Insights and ideas from the therapist team at Meghan L. Reitz and Associates.
  • How To Deal With Anxiety

    Ever experience times where you feel like your heart is going to jump out of your chest or having trouble breathing, and not sure why? Maybe you are experiencing anxiety. Of course it doesn’t have to be as severe as the symptoms I just mentioned or it can feel even worse than that. Anxiety is usually produced by stressors in your life.

    Normal stressors would be taking a big exam, doing a speech or presentation, or having a job interview. However, how you handle anxiety makes all the difference in your success in managing every day life. Some people experience what are called panic attacks- even without prominent provocation. Panic attacks can be managed and so can anxiety and stress.

    If you or someone you know suffers from panic attacks or anxiety in general, the following tools may help to subside the effects and even make them eventually “go away.”

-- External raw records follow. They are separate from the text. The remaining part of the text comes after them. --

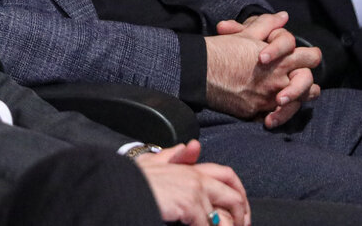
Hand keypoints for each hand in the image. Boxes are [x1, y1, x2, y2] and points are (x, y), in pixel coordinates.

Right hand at [135, 140, 249, 225]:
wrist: (119, 186)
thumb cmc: (133, 178)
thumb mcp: (153, 161)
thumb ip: (173, 155)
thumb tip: (190, 146)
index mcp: (190, 167)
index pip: (227, 174)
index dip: (239, 191)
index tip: (242, 209)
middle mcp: (197, 177)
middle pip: (234, 196)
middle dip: (242, 214)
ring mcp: (194, 191)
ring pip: (224, 216)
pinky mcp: (189, 206)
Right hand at [206, 11, 320, 126]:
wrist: (201, 70)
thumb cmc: (223, 49)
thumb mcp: (247, 34)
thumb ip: (268, 25)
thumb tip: (283, 16)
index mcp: (282, 60)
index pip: (311, 57)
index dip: (309, 55)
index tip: (303, 57)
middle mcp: (279, 80)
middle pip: (309, 84)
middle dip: (307, 82)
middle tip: (299, 79)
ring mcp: (269, 98)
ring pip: (296, 103)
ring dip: (296, 99)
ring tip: (289, 96)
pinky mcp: (256, 111)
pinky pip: (276, 117)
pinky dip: (277, 115)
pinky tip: (273, 112)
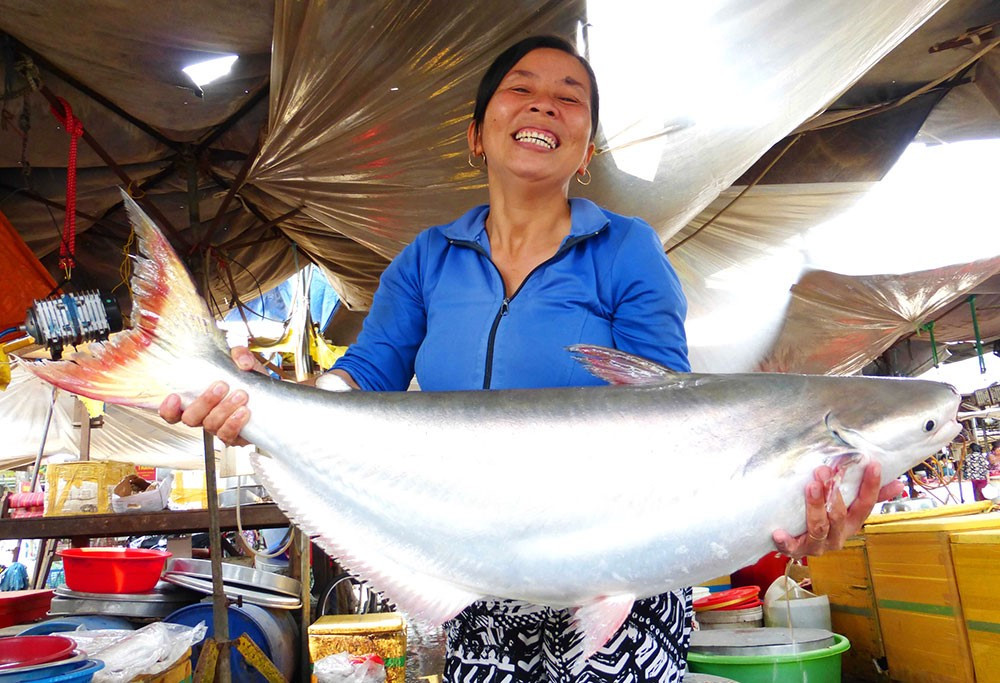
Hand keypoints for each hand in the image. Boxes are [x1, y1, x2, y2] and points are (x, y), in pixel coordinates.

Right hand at [158, 347, 259, 445]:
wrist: (271, 396)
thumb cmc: (249, 381)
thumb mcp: (243, 363)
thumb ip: (239, 354)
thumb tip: (241, 360)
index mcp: (197, 400)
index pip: (172, 411)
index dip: (168, 408)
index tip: (175, 396)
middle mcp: (204, 416)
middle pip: (190, 418)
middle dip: (205, 401)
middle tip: (221, 386)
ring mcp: (218, 427)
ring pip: (210, 425)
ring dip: (224, 409)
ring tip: (240, 395)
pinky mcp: (234, 436)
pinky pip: (228, 435)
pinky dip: (234, 423)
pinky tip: (243, 412)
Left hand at [772, 462, 903, 558]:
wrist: (797, 542)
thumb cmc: (826, 520)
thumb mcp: (849, 507)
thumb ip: (872, 496)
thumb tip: (898, 483)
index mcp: (852, 524)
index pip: (865, 505)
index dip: (871, 486)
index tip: (872, 464)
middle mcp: (838, 536)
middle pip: (839, 516)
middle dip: (833, 494)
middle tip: (824, 471)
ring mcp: (817, 546)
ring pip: (819, 528)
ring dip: (815, 507)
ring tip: (810, 486)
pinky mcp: (797, 550)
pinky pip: (792, 547)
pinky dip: (786, 541)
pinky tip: (778, 532)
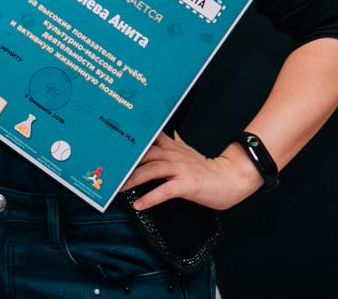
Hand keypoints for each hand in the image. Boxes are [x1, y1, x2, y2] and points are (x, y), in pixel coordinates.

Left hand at [121, 132, 262, 211]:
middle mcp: (173, 154)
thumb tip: (166, 133)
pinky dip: (150, 198)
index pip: (146, 139)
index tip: (110, 143)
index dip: (128, 140)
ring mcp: (180, 169)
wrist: (230, 177)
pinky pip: (164, 191)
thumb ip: (174, 142)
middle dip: (124, 164)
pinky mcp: (187, 184)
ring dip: (132, 180)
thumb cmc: (206, 167)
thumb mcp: (187, 150)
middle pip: (143, 156)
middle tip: (107, 172)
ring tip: (118, 189)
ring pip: (150, 171)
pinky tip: (139, 204)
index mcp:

    • Journal- When you have a panic attack or feel an anxiety “attack” coming on, write what you are feeling and thinking: physically, emotionally, and mentally. When it’s passed or even if the moment if possible, try to think WHAT the triggers were leading up to you feeling this way.
    • Look through your journal- note if there are certain times of day that you happen to have more anxiety than others, or if there are certain events that make you especially susceptible to anxiety. Identifying triggers is your first line of defense.
    • Sometimes triggers can be eliminated, but often they are things you will have to deal with- so you cannot avoid them (i.e. your parent “stressing you out,” dealing with a difficult boss or colleague at work, taking tests, etc.). This is when you should institute some of the techniques I mentioned in my “article” about stress. Deep breathing, counting, grounding, and imagery are all very helpful.
    • The quicker you can identify that you’re having an attack or about to, the quicker you can utilize your tools to calm yourself. Often times, positive self talk can really be helpful. If you’re feeling self-doubt, keep telling yourself positive good things, try to push out the negatives.
    • Talk to your doctor or therapist about anxiety. There are medicines out there that can help with the symptoms of anxiety. Also, talking through these feelings and thoughts that you are having can be a sounding board for you to obtain advice and suggestions on how to further help yourself.

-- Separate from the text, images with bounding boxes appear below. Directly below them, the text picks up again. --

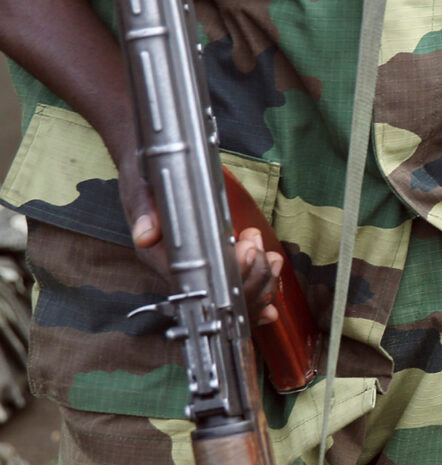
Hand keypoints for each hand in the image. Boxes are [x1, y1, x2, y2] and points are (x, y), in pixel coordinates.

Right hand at [115, 151, 281, 325]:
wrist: (153, 166)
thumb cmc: (146, 178)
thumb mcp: (141, 187)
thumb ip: (144, 209)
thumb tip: (145, 235)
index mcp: (160, 257)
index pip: (195, 281)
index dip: (224, 275)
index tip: (243, 252)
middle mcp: (181, 269)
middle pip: (221, 293)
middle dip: (249, 275)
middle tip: (257, 247)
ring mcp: (202, 269)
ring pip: (236, 294)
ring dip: (259, 277)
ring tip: (268, 254)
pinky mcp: (218, 264)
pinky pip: (243, 287)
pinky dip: (261, 285)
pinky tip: (272, 278)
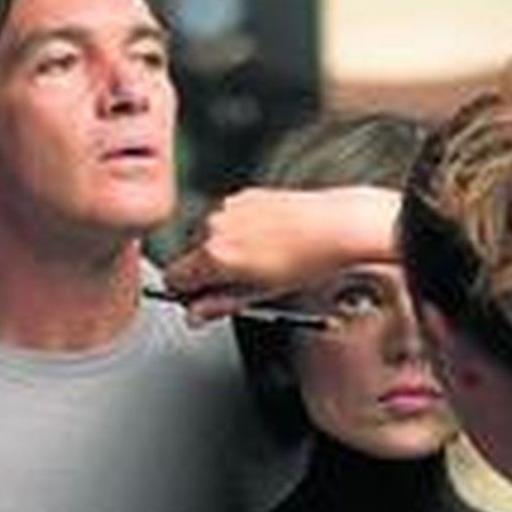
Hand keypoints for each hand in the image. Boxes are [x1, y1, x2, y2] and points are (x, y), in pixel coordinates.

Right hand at [163, 185, 399, 321]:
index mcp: (214, 255)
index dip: (186, 293)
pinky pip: (229, 219)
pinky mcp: (245, 196)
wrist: (336, 227)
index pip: (174, 278)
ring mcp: (229, 208)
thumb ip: (220, 305)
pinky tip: (267, 241)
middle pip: (191, 257)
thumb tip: (196, 315)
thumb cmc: (307, 262)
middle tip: (241, 284)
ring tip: (260, 261)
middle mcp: (215, 226)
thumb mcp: (260, 295)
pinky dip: (240, 231)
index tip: (201, 300)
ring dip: (225, 251)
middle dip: (208, 272)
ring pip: (210, 237)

    These are only a few tips on anxiety. Please check back often as I update these articles at least weekly. You can also check out my twitter account where I put daily affirmations, positive thoughts, and helpful tips.

  • Stress: How Do I Manage It?

    Stress is a common and often consistent part of our every day lives. Unfortunately, it's not something we can completely cut out of the human routine. Especially during these difficult economic times, stress seems to have reached a fevered pitch. However, this does not mean that people can't learn, access, and utilize tools to manage it.

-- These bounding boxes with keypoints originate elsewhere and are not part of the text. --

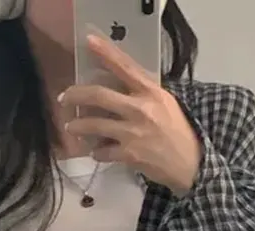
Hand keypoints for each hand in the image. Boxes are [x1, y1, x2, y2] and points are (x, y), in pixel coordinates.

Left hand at [60, 35, 201, 195]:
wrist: (190, 164)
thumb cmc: (177, 131)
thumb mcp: (165, 103)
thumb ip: (143, 93)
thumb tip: (117, 85)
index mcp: (150, 93)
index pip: (125, 67)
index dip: (105, 53)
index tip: (89, 42)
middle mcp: (140, 109)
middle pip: (98, 96)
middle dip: (75, 95)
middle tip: (64, 98)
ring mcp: (133, 133)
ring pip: (94, 125)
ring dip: (78, 126)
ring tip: (72, 127)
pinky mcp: (129, 155)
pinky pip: (102, 152)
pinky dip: (96, 152)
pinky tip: (96, 151)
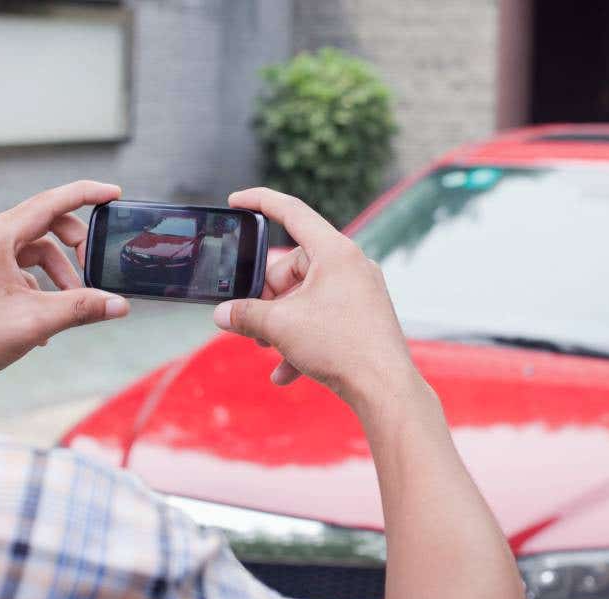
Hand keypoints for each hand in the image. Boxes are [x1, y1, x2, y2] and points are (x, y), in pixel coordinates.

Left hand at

    Although we can't eliminate family, relationship, school, and work stress, here are just a few ways you can lessen stress:

    • Ground yourself- take a 5 minute break to focus on your 5 senses. Be aware of sights, sounds, touch, taste, and smells.
    • Counting- Count back from 100 or whatever number you are comfortable with- steady your breathing with your countdown picturing the number in your head while saying out loud (or internally).
    • Breathing Exercises- Place your hands on your abdomen. Breathe in and breathe out slowly, letting your belly relax- while it moves outward and inward.
    • Imagery- Place yourself in a comfortable position. Close your eyes. Choose a place (pretend or real) that makes you feel calm (i.e. lying in a hammock on the beach at sunset works for me!). Focus on that image. Take note of the atmosphere around you, notice the smells, notice the noises around you, etc. Sometimes imagery works well if you can also put on some calming soft music.
    • Make realistic daily goals for yourself. A list of "things to do" longer than seven items will probably cause you stress. Do what you are ABLE. Do not set yourself up for failure before you've even begun to tackle your day.

    These are just a few ways to take breaks from stress and calm yourself. I will be posting more blogs detailing more specific tools to use in de-stressing your life. For now, remember, you are a good and worthy person who has much to offer the world.